Alphabetical list of part-of-speech tags used in the Penn Treebank Project:

https://www.cis.upenn.edu/~treebank/

CC Coordinating conjunction CD Cardinal number DT Determiner EX Existential there FW Foreign word IN Preposition or subordinating conjunction JJ Adjective JJR Adjective, comparative JJS Adjective, superlative LS List item marker MD Modal NN Noun, singular or mass NNS Noun, plural NNP Proper noun, singular NNPS Proper noun, plural PDT Predeterminer POS Possessive ending PRP Personal pronoun PRP$ Possessive pronoun RB Adverb RBR Adverb, comparative RBS Adverb, superlative RP Particle SYM Symbol TO to UH Interjection VB Verb, base form VBD Verb, past tense VBG Verb, gerund or present participle VBN Verb, past participle VBP Verb, non­3rd person singular present VBZ Verb, 3rd person singular present WDT Wh­determiner WP Wh­pronoun WP$ Possessive wh­pronoun WRB Wh­adverb

이전에 불러온 gutenberg_doc 데이터를 가지고 tokenize + Pos tag를 해보자


In [ ]:
gutenberg_tokens = nltk.word_tokenize(gutenberg_doc)
gutenberg_tagged = nltk.pos_tag(gutenberg_tokens)

In [ ]:
# 시간을 체크하고 싶다면 time library를 사용해보자
import time

start_time = time.time()
## 실행 코드
gutenberg_tokens = nltk.word_tokenize(gutenberg_doc)
gutenberg_tagged = nltk.pos_tag(gutenberg_tokens)

print("Processed time = ",(time.time() - start_time))

In [ ]:
gutenberg_tokens[:10]

In [ ]:
gutenberg_tagged[:10]

실습 1 : Gutenberg file에서 다른 텍스트 데이터를 읽고 tokenize + PoS tagging


In [ ]:
gutenberg_doc = gutenberg.open('austen-sense.txt').read()
gutenberg_tokens = nltk.word_tokenize(gutenberg_doc)
gutenberg_tagged = nltk.pos_tag(gutenberg_tokens)

In [ ]:
gutenberg_tokens[:10]

In [ ]:
gutenberg_tagged[:10]

Stemming (or lemmatizing)

단어의 어근을 추출하기 위해 stemming!

Lemmatisation is closely related to stemming. The difference is that a stemmer operates on a single word without knowledge of the context, and therefore cannot discriminate between words which have different meanings depending on part of speech. However, stemmers are typically easier to implement and run faster, and the reduced accuracy may not matter for some applications.

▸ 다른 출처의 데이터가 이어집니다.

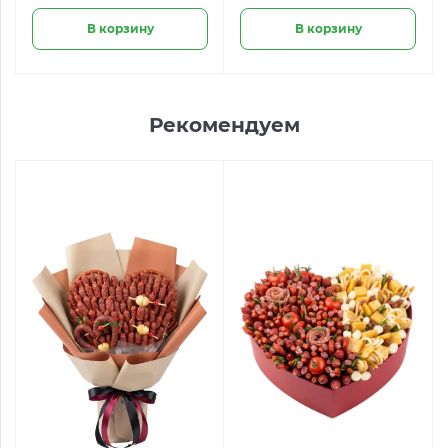
В корзину
В корзину
Рекомендуем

The word "meeting" can be either the base form of a noun or a form of a verb ("to meet") depending on the context, e.g., "in our last meeting" or "We are meeting again tomorrow". Unlike stemming, lemmatisation can in principle select the appropriate lemma depending on the context.


In [ ]:
# lemmatization
lemma = nltk.wordnet.WordNetLemmatizer()
gutenberg_lemma = []

# 분리한 token에 대하여 nltk lemmatizing 하고 그 결과를 lemma list에 추가
for token in gutenberg_tokens:
    gutenberg_lemma.append(lemma.lemmatize(token))

gutenberg_lemma[:20]

In [ ]:
# tokenizing -> lemmatizing -> PoS tagging

gutenberg_lemma_tagged = nltk.pos_tag(gutenberg_lemma)
gutenberg_lemma_tagged[:20]

In [ ]:
# stemming

from nltk.stem.porter import PorterStemmer
porter_stemmer = PorterStemmer()
gutenberg_stemmed = []
for token in gutenberg_tokens:
    gutenberg_stemmed.append(porter_stemmer.stem(token))

gutenberg_stemmed[:20]

In [ ]:
start_time = time.time()
gutenberg_stemmed_tagged = nltk.pos_tag(gutenberg_stemmed)
print(time.time() - start_time)
#gutenberg_stemmed_tagged

In [ ]:
# compare Stemming & Lemmatization
print(porter_stemmer.stem('running'))
print(lemma.lemmatize('running'))

In [ ]:
import collections # token으로 나눠진 데이터를 딕셔너리 형태로 변환 + 편리한 함수를 제공하는 library
import numpy as np
import pandas as pd

import matplotlib.pyplot as plt # 결과를 시각화 하기 위한 matplotlib
%matplotlib inline


# token - frequency 형태로 변환 : collections.Counter 함수!
print(collections.Counter(gutenberg_stemmed_tagged).most_common(50))

In [ ]:
# tuple 형태로 저장되어 있는 데이터를 token, frequency로 나눠서 저장
token_list = []
freq_list = []
for token, freq in collections.Counter(gutenberg_stemmed_tagged).most_common(10):
    token_list.append(token)
    freq_list.append(freq)
    
print(token_list[:4])
print(freq_list[:4])

In [ ]:
# list로 나눈 데이터를 pandas 형태로 저장
data = pd.concat([pd.DataFrame(token_list),pd.DataFrame(freq_list)], axis=1)
data.columns = ['word','tag','freq']
data.head()

In [ ]:
# word index 대신 word를 보여주는 그래프
freqdist = nltk.FreqDist(gutenberg_lemma_tagged)
freqdist.plot(50)
freqdist.plot(50,cumulative=True)

결과를 살펴보면 ','과 '.' 같이 단어가 아닌 문자가 높은 frequency를 가지고 있음

Stop-words 제거 필요


In [ ]:
# nltk에서 제공되는 stop word 사용
from nltk.corpus import stopwords

stop_words = set(stopwords.words('english'))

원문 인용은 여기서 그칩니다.